# A Pair of Side Tables



## lucky9cat (3 Nov 2007)

Right, this is my first commissioned work! Not that I went out of my way to get it; or I’d do it again unless it was really worth my while. It is a pair of side tables I made for a friend; the dimensions were non-negotiable as the tables had specific locations. The bottom drawer had to be able to store CDs. As she had previously admired some of my Stickley Arts and Crafts work it seemed good to work along these lines.







I started by doing a plan on SketchUp. It takes me a fair amount of time to do anything on SU but gets easier and it gave my client a clear idea of what to expect. We must have gone through about two or three iterations.

It was to be in European Oak, which I got at Goodwillies in Waterlooville. I spent a couple of hours sifting through the stacks with a mate and got some very nice quartersawn boards only to find when I had cleaned them up, the grain changed direction all over the place and there were large colour variations along the boards. I was pretty miffed and posted this pic to the Finishing forum to see if anyone could help me make the colour more even.






Thanks to Waka for suggesting working with the colours and using the variations to enhance the effect. I’ve now got some stunning table tops.

The wood lived in the dining room for a few weeks before I started the project. The pieces I worked on were taken to the workshop (garage) and returned at the end of the day. I wanted minimal wood movement once the job was finished. I’ve been caught out before!

I like to have quartersawn ray-fleck on each face of the legs and acheive this by gluing a 3/16” veneer to each of the plain sides and then planing and thicknessing it down to about 1/16”. As the plain sides of the legs end up hidden it allowed me to use up a board where I really couldn’t get rid of some terrible tear-out problems I was having preparing it. This pic shows the four legs in the first stage of glue up, each consisting of three pieces, the inner core being the “bad” wood faced with nicely grained wood on each side. Well I wasn’t going to throw it away!






After being cleaned up, the plain sides were veneered to achieve quartersawn all round.






I glued up the tops next. I really needed a sled of sorts to do get the first cross-cut square. Not having one handy, I used double sided taped to attach a large square to the table top and was able to run it through against the fence. I got a nice clean cut. Note my zero clearance insert, made with a bearing guided router bit using the original insert as a template.

# Material provided
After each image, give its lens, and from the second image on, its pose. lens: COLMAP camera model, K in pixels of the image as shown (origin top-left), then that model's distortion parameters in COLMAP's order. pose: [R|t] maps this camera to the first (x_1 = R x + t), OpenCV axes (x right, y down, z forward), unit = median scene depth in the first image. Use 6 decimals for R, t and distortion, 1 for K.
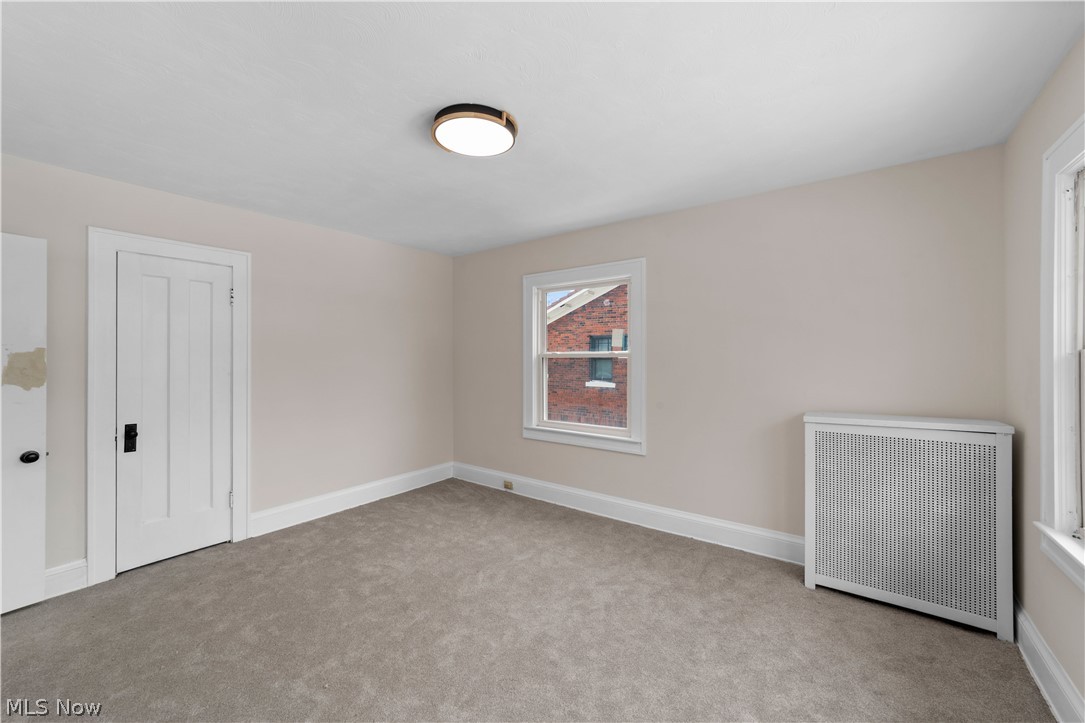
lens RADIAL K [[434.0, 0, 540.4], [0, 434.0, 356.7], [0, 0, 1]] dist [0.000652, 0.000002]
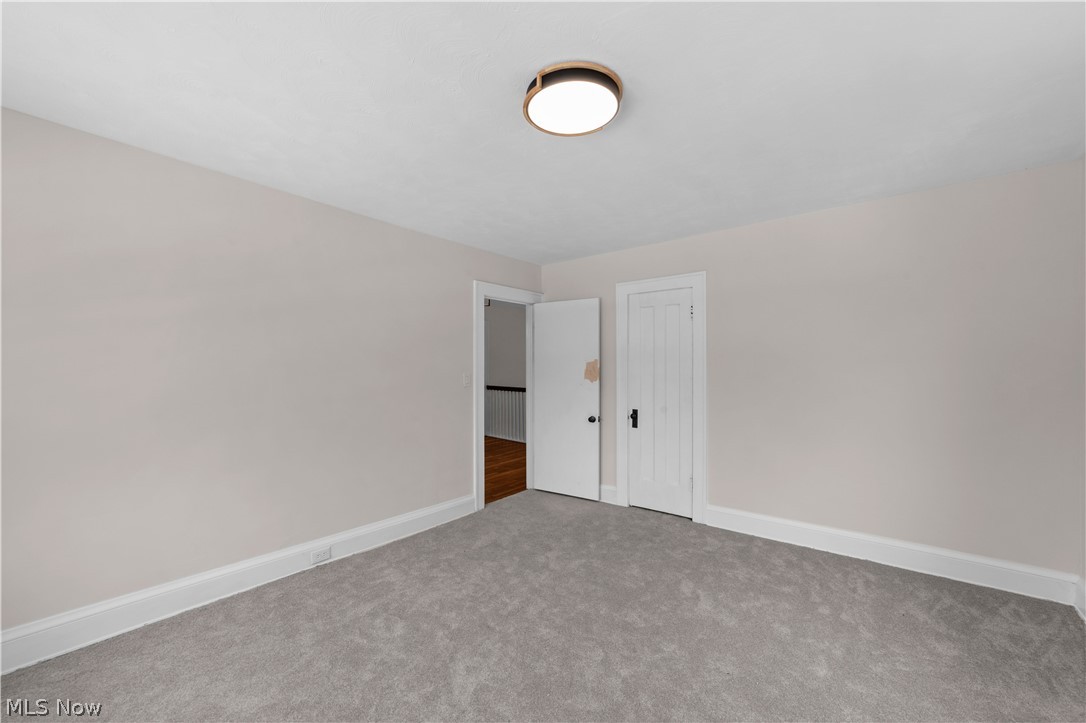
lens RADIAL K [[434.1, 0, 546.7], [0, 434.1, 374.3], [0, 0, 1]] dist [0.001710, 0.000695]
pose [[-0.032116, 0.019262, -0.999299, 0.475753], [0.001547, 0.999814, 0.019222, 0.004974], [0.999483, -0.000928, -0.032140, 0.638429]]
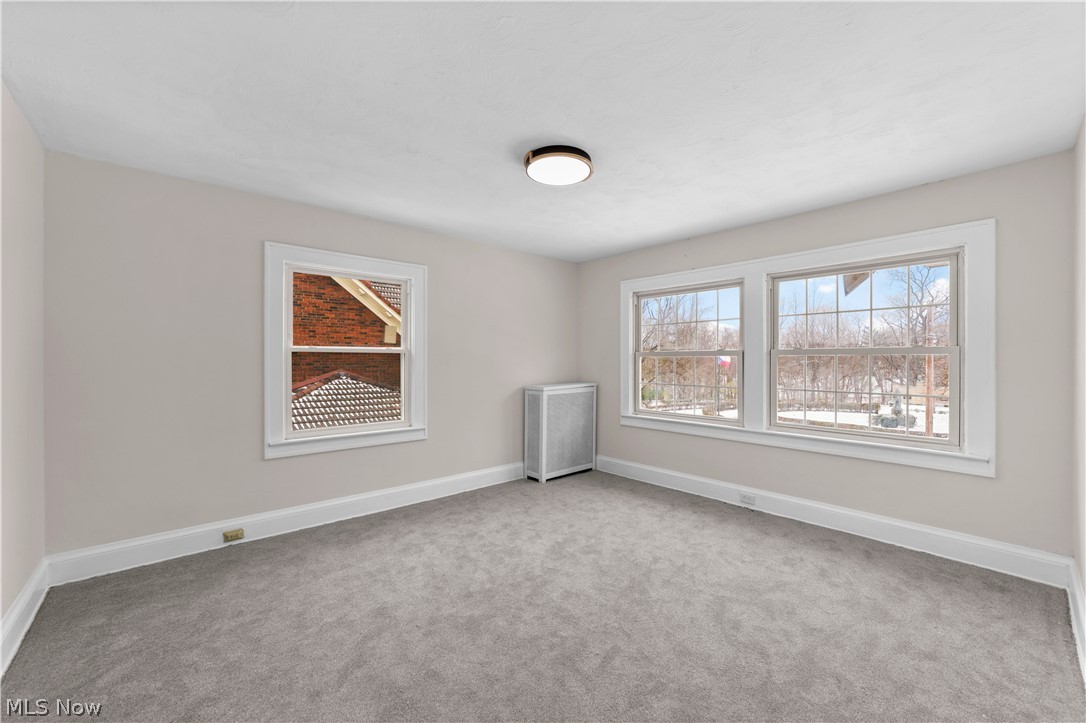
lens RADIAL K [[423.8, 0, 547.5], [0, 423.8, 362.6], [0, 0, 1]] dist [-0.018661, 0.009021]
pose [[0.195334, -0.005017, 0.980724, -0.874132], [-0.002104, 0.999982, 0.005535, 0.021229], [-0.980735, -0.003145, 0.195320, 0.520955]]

# Problems and tasks
1) From the side tables post, list every problem the writer reports finding in the oak boards bought for this project.
2) Rewrite the records starting at their first line and ending at the line containing "dist [-0.018661, 0.009021]", with "image" replaced by "photo" and everything else unchanged. Leave out the pictures.

# Solutions in order
1)
- The grain changed direction all over the place.
- There were large colour variations along the boards.
- One board had terrible tear-out problems that couldn't be removed during preparation.

2)
After each photo, give its lens, and from the second photo on, its pose. lens: COLMAP camera model, K in pixels of the photo as shown (origin top-left), then that model's distortion parameters in COLMAP's order. pose: [R|t] maps this camera to the first (x_1 = R x + t), OpenCV axes (x right, y down, z forward), unit = median scene depth in the first photo. Use 6 decimals for R, t and distortion, 1 for K.
lens RADIAL K [[434.0, 0, 540.4], [0, 434.0, 356.7], [0, 0, 1]] dist [0.000652, 0.000002]
lens RADIAL K [[434.1, 0, 546.7], [0, 434.1, 374.3], [0, 0, 1]] dist [0.001710, 0.000695]
pose [[-0.032116, 0.019262, -0.999299, 0.475753], [0.001547, 0.999814, 0.019222, 0.004974], [0.999483, -0.000928, -0.032140, 0.638429]]
lens RADIAL K [[423.8, 0, 547.5], [0, 423.8, 362.6], [0, 0, 1]] dist [-0.018661, 0.009021]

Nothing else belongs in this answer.